__Document images paired with their source code__
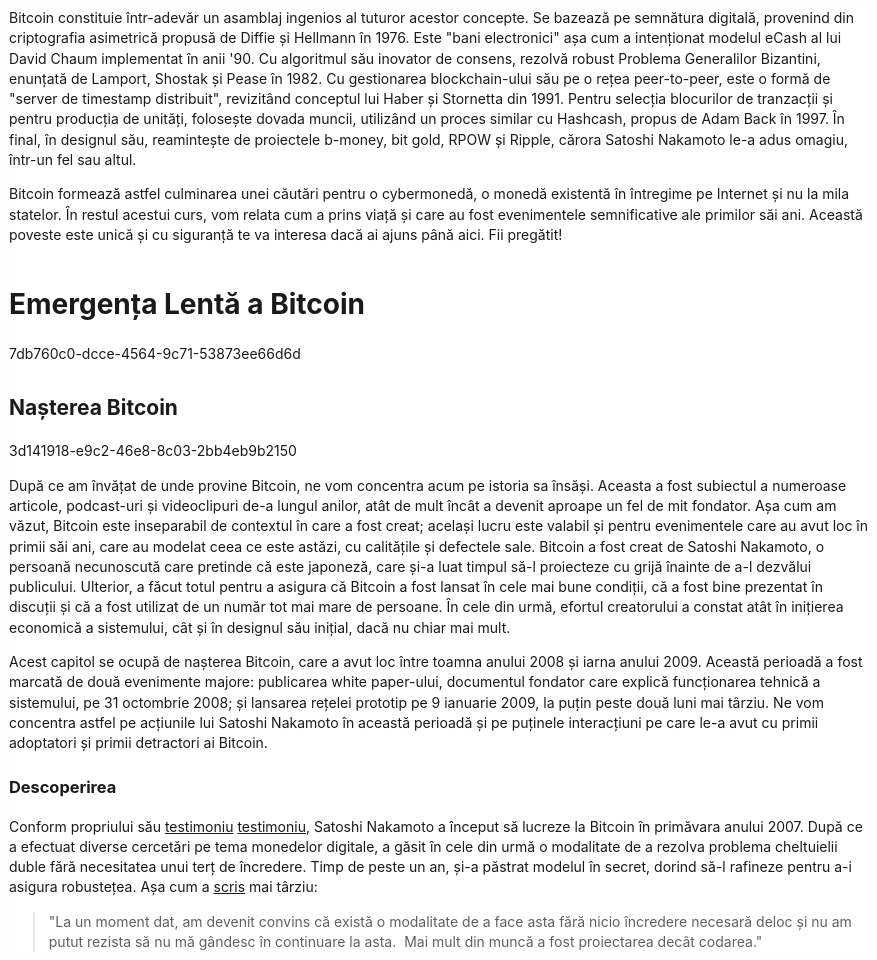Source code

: Bitcoin constituie într-adevăr un asamblaj ingenios al tuturor acestor concepte. Se bazează pe semnătura digitală, provenind din criptografia asimetrică propusă de Diffie și Hellmann în 1976. Este "bani electronici" așa cum a intenționat modelul eCash al lui David Chaum implementat în anii '90. Cu algoritmul său inovator de consens, rezolvă robust Problema Generalilor Bizantini, enunțată de Lamport, Shostak și Pease în 1982. Cu gestionarea blockchain-ului său pe o rețea peer-to-peer, este o formă de "server de timestamp distribuit", revizitând conceptul lui Haber și Stornetta din 1991. Pentru selecția blocurilor de tranzacții și pentru producția de unități, folosește dovada muncii, utilizând un proces similar cu Hashcash, propus de Adam Back în 1997. În final, în designul său, reamintește de proiectele b-money, bit gold, RPOW și Ripple, cărora Satoshi Nakamoto le-a adus omagiu, într-un fel sau altul.

Bitcoin formează astfel culminarea unei căutări pentru o cybermonedă, o monedă existentă în întregime pe Internet și nu la mila statelor. În restul acestui curs, vom relata cum a prins viață și care au fost evenimentele semnificative ale primilor săi ani. Această poveste este unică și cu siguranță te va interesa dacă ai ajuns până aici. Fii pregătit!

# Emergența Lentă a Bitcoin
<partId>7db760c0-dcce-4564-9c71-53873ee66d6d</partId>

## Nașterea Bitcoin
<chapterId>3d141918-e9c2-46e8-8c03-2bb4eb9b2150</chapterId>

După ce am învățat de unde provine Bitcoin, ne vom concentra acum pe istoria sa însăși. Aceasta a fost subiectul a numeroase articole, podcast-uri și videoclipuri de-a lungul anilor, atât de mult încât a devenit aproape un fel de mit fondator. Așa cum am văzut, Bitcoin este inseparabil de contextul în care a fost creat; același lucru este valabil și pentru evenimentele care au avut loc în primii săi ani, care au modelat ceea ce este astăzi, cu calitățile și defectele sale.
Bitcoin a fost creat de Satoshi Nakamoto, o persoană necunoscută care pretinde că este japoneză, care și-a luat timpul să-l proiecteze cu grijă înainte de a-l dezvălui publicului. Ulterior, a făcut totul pentru a asigura că Bitcoin a fost lansat în cele mai bune condiții, că a fost bine prezentat în discuții și că a fost utilizat de un număr tot mai mare de persoane. În cele din urmă, efortul creatorului a constat atât în inițierea economică a sistemului, cât și în designul său inițial, dacă nu chiar mai mult.

Acest capitol se ocupă de nașterea Bitcoin, care a avut loc între toamna anului 2008 și iarna anului 2009. Această perioadă a fost marcată de două evenimente majore: publicarea white paper-ului, documentul fondator care explică funcționarea tehnică a sistemului, pe 31 octombrie 2008; și lansarea rețelei prototip pe 9 ianuarie 2009, la puțin peste două luni mai târziu. Ne vom concentra astfel pe acțiunile lui Satoshi Nakamoto în această perioadă și pe puținele interacțiuni pe care le-a avut cu primii adoptatori și primii detractori ai Bitcoin.

### Descoperirea
Conform propriului său [testimoniu](https://www.metzdowd.com/pipermail/cryptography/2008-November/014863.html) [testimoniu](https://bitcointalk.org/index.php?topic=13.msg46#msg46), Satoshi Nakamoto a început să lucreze la Bitcoin în primăvara anului 2007. După ce a efectuat diverse cercetări pe tema monedelor digitale, a găsit în cele din urmă o modalitate de a rezolva problema cheltuielii duble fără necesitatea unui terț de încredere. Timp de peste un an, și-a păstrat modelul în secret, dorind să-l rafineze pentru a-i asigura robustețea. Așa cum a [scris](https://bitcointalk.org/index.php?topic=195.msg1617#msg1617) mai târziu:
> "La un moment dat, am devenit convins că există o modalitate de a face asta fără nicio încredere necesară deloc și nu am putut rezista să nu mă gândesc în continuare la asta. &nbsp;Mai mult din muncă a fost proiectarea decât codarea."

__DIRECTIONS__
Copy the stretch of the material from the line containing "## Nașterea Bitcoin" through the line containing "<chapterId>3d141918-e9c2-46e8-8c03-2bb4eb9b2150</chapterId>", both lines included, character for character.

__REPLY__
## Nașterea Bitcoin
<chapterId>3d141918-e9c2-46e8-8c03-2bb4eb9b2150</chapterId>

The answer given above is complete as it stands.